Department of Pathology, Feinberg School of Medicine, Northwestern University, Chicago, IL 60611, USA.
Carcinogenesis. 2010 Feb;31(2):318-25. doi: 10.1093/carcin/bgp306. Epub 2009 Dec 9.
Nuclear receptor coactivator [peroxisome proliferator-activated receptor-binding protein (PBP)/mediator subunit 1 (MED1)] is a critical component of the mediator transcription complex. Disruption of this gene in the mouse results in embryonic lethality. Using the PBP/MED1 liver conditional null (PBP/MED1(DeltaLiv)) mice, we reported that PBP/MED1 is essential for liver regeneration and the peroxisome proliferator-activated receptor alpha ligand Wy-14,643-induced receptor-mediated hepatocarcinogenesis. We now examined the role of PBP/MED1 in genotoxic chemical carcinogen diethylnitrosamine (DEN)-induced and phenobarbital-promoted hepatocarcinogenesis. The carcinogenic process was initiated by a single intraperitoneal injection of DEN at 14 days of age and initiated cells were promoted with phenobarbital (PB) (0.05%) in drinking water. PBP/MED1(DeltaLiv) mice, killed at 1, 4 and 12 weeks, revealed a striking proliferative response of few residual PBP/MED1-positive hepatocytes that escaped Cre-mediated deletion of PBP/MED1 gene. No proliferative expansion of PBP/MED1 null hepatocytes was noted in the PBP/MED1(DeltaLiv) mouse livers. Multiple hepatocellular carcinomas (HCCs) developed in the DEN-initiated PBP/MED1(fl/fl) and PBP/MED1(DeltaLiv) mice, 1 year after the PB promotion. Of interest is that all HCC developing in PBP/MED1(DeltaLiv) mice were PBP/MED1 positive. None of the tumors was PBP/MED1 negative implying that hepatocytes deficient in PBP/MED1 are not susceptible to neoplastic conversion. HCC that developed in PBP/MED1(DeltaLiv) mouse livers were transplantable in athymic nude mice and these maintained PBP/MED1(fl/fl) genotype. PBP/MED1(fl/fl) HCC cell line derived from these tumors expressed PBP/MED1 and deletion of PBP/MED1(fl/fl) allele by adeno-Cre injection into tumors caused necrosis of tumor cells. These results indicate that PBP/MED1 is essential for the development of HCC in the mouse.

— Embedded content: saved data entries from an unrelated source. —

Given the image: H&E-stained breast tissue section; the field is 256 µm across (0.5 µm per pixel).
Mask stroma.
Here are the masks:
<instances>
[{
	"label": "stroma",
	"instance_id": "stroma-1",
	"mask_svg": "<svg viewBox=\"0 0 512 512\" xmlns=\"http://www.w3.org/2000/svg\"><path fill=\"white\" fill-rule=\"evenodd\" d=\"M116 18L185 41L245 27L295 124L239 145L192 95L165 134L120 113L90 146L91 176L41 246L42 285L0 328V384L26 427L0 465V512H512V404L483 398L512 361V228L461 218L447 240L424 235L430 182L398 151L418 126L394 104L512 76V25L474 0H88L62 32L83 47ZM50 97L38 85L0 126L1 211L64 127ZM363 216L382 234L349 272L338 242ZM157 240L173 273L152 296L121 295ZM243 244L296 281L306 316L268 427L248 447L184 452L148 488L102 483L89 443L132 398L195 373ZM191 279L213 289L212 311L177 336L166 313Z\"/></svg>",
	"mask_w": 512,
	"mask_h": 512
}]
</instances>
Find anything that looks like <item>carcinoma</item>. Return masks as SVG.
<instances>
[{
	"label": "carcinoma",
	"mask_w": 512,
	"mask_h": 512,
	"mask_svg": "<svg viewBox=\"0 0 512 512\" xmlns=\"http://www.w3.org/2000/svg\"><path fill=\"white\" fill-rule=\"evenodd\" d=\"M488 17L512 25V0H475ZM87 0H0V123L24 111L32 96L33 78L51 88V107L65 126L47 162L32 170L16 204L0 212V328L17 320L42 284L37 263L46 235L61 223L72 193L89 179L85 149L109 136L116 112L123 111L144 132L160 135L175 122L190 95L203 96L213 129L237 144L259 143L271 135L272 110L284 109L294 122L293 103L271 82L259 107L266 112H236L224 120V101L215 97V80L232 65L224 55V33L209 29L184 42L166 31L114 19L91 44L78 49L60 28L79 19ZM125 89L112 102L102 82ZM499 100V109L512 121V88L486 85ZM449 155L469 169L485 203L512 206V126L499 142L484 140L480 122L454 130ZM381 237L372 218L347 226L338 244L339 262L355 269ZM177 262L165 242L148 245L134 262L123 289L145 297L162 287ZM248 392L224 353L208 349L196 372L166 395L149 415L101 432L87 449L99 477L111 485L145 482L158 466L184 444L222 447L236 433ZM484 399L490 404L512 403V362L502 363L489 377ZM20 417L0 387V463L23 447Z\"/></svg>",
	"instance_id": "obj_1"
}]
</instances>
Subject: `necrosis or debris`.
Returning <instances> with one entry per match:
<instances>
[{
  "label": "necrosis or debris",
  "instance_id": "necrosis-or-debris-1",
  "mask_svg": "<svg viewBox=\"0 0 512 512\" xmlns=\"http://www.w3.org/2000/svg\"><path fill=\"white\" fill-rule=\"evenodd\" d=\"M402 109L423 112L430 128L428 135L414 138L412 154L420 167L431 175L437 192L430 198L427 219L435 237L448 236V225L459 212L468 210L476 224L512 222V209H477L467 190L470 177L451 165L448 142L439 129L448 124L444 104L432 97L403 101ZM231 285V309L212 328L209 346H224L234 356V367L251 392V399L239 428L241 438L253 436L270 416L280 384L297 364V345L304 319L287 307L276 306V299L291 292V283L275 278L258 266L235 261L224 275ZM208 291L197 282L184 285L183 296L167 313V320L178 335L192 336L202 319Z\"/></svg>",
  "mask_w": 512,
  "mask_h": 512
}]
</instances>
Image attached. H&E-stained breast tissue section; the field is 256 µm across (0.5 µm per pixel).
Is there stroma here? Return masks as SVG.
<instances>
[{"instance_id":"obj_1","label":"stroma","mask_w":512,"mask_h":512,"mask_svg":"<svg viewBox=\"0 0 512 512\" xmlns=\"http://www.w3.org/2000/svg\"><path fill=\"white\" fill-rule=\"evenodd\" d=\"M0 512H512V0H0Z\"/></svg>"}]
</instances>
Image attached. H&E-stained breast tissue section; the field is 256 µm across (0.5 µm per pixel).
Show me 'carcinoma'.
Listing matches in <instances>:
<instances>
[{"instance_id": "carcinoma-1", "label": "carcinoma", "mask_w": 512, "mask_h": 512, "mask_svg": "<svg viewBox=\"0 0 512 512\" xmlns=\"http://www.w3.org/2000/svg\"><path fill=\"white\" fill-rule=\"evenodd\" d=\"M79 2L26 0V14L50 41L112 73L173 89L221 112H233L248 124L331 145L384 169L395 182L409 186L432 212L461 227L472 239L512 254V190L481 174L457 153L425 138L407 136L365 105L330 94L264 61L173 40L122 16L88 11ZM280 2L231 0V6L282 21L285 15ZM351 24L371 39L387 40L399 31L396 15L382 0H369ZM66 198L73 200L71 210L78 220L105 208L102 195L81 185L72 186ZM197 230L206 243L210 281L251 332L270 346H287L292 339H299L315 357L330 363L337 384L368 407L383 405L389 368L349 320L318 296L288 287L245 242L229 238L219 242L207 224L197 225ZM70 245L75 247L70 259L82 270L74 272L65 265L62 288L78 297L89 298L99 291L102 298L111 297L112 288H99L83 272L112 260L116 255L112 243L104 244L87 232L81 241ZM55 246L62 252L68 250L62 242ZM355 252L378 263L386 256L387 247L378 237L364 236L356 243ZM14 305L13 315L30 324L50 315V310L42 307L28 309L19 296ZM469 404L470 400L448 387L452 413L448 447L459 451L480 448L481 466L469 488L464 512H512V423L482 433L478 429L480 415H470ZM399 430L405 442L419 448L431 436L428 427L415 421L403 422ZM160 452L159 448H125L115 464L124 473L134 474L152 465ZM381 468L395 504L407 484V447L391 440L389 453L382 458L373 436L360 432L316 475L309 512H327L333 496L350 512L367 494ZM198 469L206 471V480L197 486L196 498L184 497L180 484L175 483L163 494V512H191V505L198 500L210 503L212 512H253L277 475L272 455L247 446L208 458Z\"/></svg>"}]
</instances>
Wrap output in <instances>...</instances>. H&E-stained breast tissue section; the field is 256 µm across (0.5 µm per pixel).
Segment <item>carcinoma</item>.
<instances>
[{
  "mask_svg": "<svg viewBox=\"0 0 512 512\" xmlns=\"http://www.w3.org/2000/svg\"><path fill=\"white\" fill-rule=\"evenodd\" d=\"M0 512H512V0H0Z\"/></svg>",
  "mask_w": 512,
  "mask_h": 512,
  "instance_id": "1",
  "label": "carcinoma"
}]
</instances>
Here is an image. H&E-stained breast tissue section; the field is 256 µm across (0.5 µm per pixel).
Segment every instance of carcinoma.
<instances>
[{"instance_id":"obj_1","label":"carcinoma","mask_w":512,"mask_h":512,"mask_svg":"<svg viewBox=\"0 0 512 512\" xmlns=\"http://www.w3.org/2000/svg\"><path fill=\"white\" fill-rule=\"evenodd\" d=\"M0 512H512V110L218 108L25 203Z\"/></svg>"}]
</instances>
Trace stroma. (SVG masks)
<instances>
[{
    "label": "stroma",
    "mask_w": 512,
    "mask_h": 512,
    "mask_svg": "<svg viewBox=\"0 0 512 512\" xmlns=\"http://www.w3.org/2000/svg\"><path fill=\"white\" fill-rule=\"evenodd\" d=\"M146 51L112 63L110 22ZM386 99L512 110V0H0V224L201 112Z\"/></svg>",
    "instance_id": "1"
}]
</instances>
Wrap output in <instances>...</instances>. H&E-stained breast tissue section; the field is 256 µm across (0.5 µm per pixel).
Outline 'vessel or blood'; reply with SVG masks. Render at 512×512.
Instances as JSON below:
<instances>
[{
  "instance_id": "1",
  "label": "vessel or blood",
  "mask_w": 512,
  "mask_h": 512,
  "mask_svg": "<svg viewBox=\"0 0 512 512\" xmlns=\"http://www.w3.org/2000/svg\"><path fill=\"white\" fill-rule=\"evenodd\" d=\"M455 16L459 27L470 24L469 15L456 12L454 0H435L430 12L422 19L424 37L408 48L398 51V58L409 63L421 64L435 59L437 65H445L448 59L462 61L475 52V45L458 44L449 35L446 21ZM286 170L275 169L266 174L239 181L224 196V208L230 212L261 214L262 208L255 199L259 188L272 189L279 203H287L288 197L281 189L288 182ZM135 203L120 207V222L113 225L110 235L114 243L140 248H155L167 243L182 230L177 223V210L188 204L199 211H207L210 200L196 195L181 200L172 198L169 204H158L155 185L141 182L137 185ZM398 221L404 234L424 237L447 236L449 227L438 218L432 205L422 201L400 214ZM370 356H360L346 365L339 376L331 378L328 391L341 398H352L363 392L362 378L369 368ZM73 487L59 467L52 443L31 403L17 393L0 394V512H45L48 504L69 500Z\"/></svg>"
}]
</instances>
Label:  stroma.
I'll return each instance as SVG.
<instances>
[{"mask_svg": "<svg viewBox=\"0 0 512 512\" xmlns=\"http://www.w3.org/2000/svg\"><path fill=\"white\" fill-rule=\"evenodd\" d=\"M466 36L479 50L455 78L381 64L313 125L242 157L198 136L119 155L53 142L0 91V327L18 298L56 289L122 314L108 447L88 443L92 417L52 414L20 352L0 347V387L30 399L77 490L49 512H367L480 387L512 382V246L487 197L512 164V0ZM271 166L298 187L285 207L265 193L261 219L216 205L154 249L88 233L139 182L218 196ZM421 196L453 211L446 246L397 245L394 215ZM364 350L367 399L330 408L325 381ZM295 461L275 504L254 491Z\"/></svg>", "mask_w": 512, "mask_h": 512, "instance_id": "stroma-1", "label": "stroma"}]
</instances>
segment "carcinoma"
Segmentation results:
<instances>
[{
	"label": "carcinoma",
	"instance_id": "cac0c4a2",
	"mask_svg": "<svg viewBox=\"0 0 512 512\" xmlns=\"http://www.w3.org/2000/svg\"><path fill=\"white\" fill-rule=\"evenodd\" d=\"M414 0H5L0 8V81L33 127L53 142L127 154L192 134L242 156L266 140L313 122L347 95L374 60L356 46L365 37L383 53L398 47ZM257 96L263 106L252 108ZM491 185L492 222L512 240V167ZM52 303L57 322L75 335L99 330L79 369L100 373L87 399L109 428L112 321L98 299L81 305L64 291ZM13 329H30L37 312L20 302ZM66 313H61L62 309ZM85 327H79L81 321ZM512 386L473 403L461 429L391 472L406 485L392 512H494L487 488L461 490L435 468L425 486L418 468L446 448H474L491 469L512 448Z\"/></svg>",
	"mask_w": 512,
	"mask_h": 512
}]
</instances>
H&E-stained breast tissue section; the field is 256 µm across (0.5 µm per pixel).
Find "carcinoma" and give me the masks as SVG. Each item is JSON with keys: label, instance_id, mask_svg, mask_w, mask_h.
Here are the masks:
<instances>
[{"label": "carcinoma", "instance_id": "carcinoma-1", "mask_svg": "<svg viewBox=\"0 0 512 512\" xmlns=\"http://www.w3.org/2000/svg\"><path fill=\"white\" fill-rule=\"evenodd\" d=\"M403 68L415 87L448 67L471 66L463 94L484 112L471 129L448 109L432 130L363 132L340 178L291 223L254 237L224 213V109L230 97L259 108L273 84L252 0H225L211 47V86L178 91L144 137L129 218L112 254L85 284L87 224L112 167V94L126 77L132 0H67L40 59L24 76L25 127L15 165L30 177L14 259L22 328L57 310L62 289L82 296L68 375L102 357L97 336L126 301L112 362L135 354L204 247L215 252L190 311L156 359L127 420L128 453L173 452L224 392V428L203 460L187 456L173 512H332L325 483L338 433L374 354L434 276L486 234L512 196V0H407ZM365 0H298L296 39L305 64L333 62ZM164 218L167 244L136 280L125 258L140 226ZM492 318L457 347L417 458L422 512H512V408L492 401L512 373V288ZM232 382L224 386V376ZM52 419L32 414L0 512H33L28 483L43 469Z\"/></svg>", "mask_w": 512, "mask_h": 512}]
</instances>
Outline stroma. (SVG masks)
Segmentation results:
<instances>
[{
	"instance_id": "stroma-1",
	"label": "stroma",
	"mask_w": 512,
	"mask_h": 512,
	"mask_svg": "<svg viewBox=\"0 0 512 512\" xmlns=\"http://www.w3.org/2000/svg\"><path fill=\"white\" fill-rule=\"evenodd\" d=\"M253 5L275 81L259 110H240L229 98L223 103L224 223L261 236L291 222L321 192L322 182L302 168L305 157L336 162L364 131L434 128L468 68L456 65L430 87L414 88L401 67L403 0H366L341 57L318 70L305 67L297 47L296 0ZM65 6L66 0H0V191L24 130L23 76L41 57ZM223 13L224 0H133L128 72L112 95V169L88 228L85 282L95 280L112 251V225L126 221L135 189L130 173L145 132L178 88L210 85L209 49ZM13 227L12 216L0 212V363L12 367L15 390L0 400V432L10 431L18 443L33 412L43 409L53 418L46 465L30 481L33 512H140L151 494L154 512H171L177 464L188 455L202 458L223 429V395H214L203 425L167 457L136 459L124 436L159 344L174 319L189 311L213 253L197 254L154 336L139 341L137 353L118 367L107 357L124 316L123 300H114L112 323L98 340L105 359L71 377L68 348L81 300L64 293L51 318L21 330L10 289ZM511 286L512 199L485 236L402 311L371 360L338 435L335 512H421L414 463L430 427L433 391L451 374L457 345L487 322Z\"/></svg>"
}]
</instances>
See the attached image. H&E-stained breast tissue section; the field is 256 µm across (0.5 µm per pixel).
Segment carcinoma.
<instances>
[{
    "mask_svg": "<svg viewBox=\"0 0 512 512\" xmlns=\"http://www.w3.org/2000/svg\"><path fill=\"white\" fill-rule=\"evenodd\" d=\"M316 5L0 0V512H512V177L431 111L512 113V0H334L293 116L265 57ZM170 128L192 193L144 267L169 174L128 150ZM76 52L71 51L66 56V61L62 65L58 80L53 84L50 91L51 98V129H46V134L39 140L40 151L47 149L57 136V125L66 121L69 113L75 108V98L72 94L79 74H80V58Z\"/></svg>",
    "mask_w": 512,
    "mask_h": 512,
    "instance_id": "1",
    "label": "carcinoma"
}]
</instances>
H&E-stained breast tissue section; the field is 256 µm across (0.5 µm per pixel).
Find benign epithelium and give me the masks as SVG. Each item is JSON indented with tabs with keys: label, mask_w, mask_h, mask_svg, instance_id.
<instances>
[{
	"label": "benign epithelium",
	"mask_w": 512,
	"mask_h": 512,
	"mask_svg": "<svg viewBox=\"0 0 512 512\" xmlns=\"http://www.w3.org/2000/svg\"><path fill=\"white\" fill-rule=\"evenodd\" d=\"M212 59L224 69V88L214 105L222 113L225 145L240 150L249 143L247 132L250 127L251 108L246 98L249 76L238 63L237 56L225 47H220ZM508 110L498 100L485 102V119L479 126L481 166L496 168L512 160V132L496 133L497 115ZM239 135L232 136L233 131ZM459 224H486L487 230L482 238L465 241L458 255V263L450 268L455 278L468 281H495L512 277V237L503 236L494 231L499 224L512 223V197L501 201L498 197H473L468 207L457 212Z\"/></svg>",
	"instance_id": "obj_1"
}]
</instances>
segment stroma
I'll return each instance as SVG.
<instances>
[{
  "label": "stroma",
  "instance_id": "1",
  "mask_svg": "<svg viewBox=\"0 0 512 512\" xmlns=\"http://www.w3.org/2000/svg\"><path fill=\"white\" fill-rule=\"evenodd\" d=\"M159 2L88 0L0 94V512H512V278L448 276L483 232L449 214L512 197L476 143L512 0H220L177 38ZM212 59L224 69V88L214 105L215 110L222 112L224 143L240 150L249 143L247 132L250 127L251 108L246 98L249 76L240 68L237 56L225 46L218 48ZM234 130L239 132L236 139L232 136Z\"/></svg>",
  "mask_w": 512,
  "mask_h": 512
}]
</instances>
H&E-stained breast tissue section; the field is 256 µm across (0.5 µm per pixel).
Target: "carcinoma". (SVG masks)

核受体辅激活因子 [过氧化物酶体增殖物激活受体结合蛋白 (PBP)/中介子亚基 1 (MED1)] 是中介转录复合物的关键组成部分。该基因在小鼠中的破坏导致胚胎致死。使用 PBP/MED1 肝条件性缺失 (PBP/MED1(DeltaLiv)) 小鼠,我们报道 PBP/MED1 对于肝再生和过氧化物酶体增殖物激活受体 α 配体 Wy-14,643 诱导的受体介导的肝癌发生是必不可少的。我们现在检查了 PBP/MED1 在遗传毒性化学致癌物二乙基亚硝胺 (DEN) 诱导和苯巴比妥促进的肝癌发生中的作用。致癌过程始于 14 天大的单次腹腔注射 DEN,并通过饮用水中的苯巴比妥 (PB) (0.05%) 促进起始细胞。在 1、4 和 12 周处死的 PBP/MED1(DeltaLiv) 小鼠显示出少数逃避 Cre 介导的 PBP/MED1 基因缺失的残留 PBP/MED1 阳性肝细胞的显著增殖反应。在 PBP/MED1(DeltaLiv) 小鼠肝脏中未观察到 PBP/MED1 缺失肝细胞的增殖扩张。DEN 起始的 PBP/MED1(fl/fl) 和 PBP/MED1(DeltaLiv) 小鼠在 PB 促进后 1 年发展为多个肝细胞癌 (HCC)。有趣的是,在 PBP/MED1(DeltaLiv) 小鼠中发展的所有 HCC 均为 PBP/MED1 阳性。没有一个肿瘤是 PBP/MED1 阴性的,这意味着缺乏 PBP/MED1 的肝细胞不易发生肿瘤转化。在 PBP/MED1(DeltaLiv) 小鼠肝脏中发展的 HCC 可在无胸腺裸鼠中移植,这些小鼠保持 PBP/MED1(fl/fl) 基因型。从这些肿瘤中衍生的 PBP/MED1(fl/fl) HCC 细胞系表达 PBP/MED1,并且通过将腺病毒-Cre 注射到肿瘤中缺失 PBP/MED1(fl/fl) 等位基因导致肿瘤细胞坏死。这些结果表明 PBP/MED1 对于小鼠 HCC 的发展是必不可少的。